→ **Exercise**:
Look through the material below. Return exactly the lines from the one with "[549,504,761,521] [35,530,193,547] filter." through the one with "[77,166,291,182] gimmicks, Apple", both included.

:: Input data ::

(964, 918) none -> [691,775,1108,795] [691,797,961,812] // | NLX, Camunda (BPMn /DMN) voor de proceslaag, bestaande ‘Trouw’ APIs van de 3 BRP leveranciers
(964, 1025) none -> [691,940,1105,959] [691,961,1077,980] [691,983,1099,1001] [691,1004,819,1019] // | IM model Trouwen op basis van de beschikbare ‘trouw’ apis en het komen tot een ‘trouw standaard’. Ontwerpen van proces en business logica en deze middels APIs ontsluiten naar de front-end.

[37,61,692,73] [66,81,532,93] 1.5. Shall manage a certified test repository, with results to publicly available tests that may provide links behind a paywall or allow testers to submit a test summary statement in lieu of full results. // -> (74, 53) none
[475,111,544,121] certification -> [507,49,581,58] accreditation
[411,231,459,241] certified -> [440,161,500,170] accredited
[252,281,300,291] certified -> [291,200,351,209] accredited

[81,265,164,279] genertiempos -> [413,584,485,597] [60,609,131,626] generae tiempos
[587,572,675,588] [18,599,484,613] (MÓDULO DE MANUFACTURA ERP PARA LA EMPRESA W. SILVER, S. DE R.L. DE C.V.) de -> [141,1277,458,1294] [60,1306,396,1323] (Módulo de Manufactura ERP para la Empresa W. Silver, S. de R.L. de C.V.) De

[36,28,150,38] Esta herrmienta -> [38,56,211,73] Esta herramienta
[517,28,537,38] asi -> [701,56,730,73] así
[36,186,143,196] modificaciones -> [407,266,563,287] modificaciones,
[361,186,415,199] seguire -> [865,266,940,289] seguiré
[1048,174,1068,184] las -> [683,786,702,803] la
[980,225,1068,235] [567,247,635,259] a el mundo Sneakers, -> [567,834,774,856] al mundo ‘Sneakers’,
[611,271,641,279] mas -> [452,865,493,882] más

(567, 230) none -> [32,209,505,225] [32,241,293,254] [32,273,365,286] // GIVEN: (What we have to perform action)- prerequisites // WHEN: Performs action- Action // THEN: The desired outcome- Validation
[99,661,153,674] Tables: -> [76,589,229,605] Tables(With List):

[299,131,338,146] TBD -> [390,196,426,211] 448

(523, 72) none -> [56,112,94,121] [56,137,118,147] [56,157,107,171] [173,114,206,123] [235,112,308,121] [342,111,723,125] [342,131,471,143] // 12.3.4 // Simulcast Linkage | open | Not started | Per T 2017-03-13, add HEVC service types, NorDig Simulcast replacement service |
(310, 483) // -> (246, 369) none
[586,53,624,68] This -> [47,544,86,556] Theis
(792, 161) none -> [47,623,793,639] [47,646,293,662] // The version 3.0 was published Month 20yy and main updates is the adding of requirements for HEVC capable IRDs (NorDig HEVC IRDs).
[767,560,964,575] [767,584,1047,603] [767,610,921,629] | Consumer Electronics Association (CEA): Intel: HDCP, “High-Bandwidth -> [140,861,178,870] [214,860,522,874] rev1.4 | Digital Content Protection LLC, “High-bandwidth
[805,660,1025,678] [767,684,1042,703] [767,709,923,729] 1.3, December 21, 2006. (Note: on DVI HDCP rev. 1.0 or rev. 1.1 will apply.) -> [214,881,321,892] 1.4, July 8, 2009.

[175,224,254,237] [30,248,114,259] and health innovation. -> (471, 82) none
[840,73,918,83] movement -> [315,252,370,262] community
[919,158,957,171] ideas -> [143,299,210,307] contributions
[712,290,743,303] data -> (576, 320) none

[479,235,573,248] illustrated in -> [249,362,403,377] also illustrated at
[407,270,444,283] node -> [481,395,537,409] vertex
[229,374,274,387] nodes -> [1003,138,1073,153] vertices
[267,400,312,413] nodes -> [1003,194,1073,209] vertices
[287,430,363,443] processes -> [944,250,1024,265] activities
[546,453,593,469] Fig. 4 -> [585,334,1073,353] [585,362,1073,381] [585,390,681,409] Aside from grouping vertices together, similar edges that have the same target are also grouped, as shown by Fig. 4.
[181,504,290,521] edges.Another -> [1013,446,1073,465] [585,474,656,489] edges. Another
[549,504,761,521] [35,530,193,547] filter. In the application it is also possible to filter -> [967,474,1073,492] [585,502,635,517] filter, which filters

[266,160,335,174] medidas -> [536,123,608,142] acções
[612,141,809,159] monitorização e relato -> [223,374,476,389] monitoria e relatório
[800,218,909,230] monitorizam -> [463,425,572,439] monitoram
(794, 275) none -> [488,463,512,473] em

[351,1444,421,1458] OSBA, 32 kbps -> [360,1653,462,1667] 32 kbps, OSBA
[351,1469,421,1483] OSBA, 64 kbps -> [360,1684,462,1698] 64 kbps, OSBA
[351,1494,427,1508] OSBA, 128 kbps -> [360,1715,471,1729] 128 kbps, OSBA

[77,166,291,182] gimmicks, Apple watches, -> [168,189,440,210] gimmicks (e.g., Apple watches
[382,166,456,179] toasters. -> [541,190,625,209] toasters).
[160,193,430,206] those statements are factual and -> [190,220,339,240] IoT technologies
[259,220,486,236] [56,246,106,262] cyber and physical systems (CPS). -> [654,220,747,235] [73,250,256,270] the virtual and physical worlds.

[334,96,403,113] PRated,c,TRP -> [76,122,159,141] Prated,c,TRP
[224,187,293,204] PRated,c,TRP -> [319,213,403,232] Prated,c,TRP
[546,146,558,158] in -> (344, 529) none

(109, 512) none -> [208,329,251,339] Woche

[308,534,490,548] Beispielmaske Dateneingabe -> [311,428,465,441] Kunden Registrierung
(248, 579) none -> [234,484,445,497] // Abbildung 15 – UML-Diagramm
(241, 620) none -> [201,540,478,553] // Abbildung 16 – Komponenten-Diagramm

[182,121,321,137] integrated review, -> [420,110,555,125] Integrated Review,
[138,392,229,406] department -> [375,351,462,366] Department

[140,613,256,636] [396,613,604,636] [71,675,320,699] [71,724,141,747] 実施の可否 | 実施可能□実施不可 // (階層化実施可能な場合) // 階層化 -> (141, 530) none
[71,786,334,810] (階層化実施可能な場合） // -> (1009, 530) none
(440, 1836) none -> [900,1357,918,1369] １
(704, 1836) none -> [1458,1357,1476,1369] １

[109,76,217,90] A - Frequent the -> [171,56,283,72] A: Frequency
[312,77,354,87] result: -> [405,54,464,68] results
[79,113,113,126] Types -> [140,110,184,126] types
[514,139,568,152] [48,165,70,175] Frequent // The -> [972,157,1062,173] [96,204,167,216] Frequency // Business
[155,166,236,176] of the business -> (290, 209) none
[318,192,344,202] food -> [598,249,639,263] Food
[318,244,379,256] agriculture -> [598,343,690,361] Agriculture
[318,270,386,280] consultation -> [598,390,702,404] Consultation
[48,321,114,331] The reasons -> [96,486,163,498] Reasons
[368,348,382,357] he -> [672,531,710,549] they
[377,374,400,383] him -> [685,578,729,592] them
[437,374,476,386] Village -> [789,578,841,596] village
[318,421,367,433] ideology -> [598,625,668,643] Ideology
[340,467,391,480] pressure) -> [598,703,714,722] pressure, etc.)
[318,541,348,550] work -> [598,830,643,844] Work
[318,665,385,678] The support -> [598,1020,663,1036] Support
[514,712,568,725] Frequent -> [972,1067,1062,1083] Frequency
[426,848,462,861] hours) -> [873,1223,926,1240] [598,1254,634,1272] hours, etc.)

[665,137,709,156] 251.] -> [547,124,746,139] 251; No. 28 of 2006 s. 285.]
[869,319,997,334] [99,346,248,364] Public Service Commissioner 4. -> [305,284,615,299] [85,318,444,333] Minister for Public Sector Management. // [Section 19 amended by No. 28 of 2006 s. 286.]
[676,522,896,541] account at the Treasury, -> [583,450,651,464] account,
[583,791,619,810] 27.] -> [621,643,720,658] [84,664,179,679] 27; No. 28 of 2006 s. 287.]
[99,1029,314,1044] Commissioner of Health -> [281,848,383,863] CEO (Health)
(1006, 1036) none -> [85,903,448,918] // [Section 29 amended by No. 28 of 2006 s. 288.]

:::

→ **Response below**:
[549,504,761,521] [35,530,193,547] filter. In the application it is also possible to filter -> [967,474,1073,492] [585,502,635,517] filter, which filters

[266,160,335,174] medidas -> [536,123,608,142] acções
[612,141,809,159] monitorização e relato -> [223,374,476,389] monitoria e relatório
[800,218,909,230] monitorizam -> [463,425,572,439] monitoram
(794, 275) none -> [488,463,512,473] em

[351,1444,421,1458] OSBA, 32 kbps -> [360,1653,462,1667] 32 kbps, OSBA
[351,1469,421,1483] OSBA, 64 kbps -> [360,1684,462,1698] 64 kbps, OSBA
[351,1494,427,1508] OSBA, 128 kbps -> [360,1715,471,1729] 128 kbps, OSBA

[77,166,291,182] gimmicks, Apple watches, -> [168,189,440,210] gimmicks (e.g., Apple watches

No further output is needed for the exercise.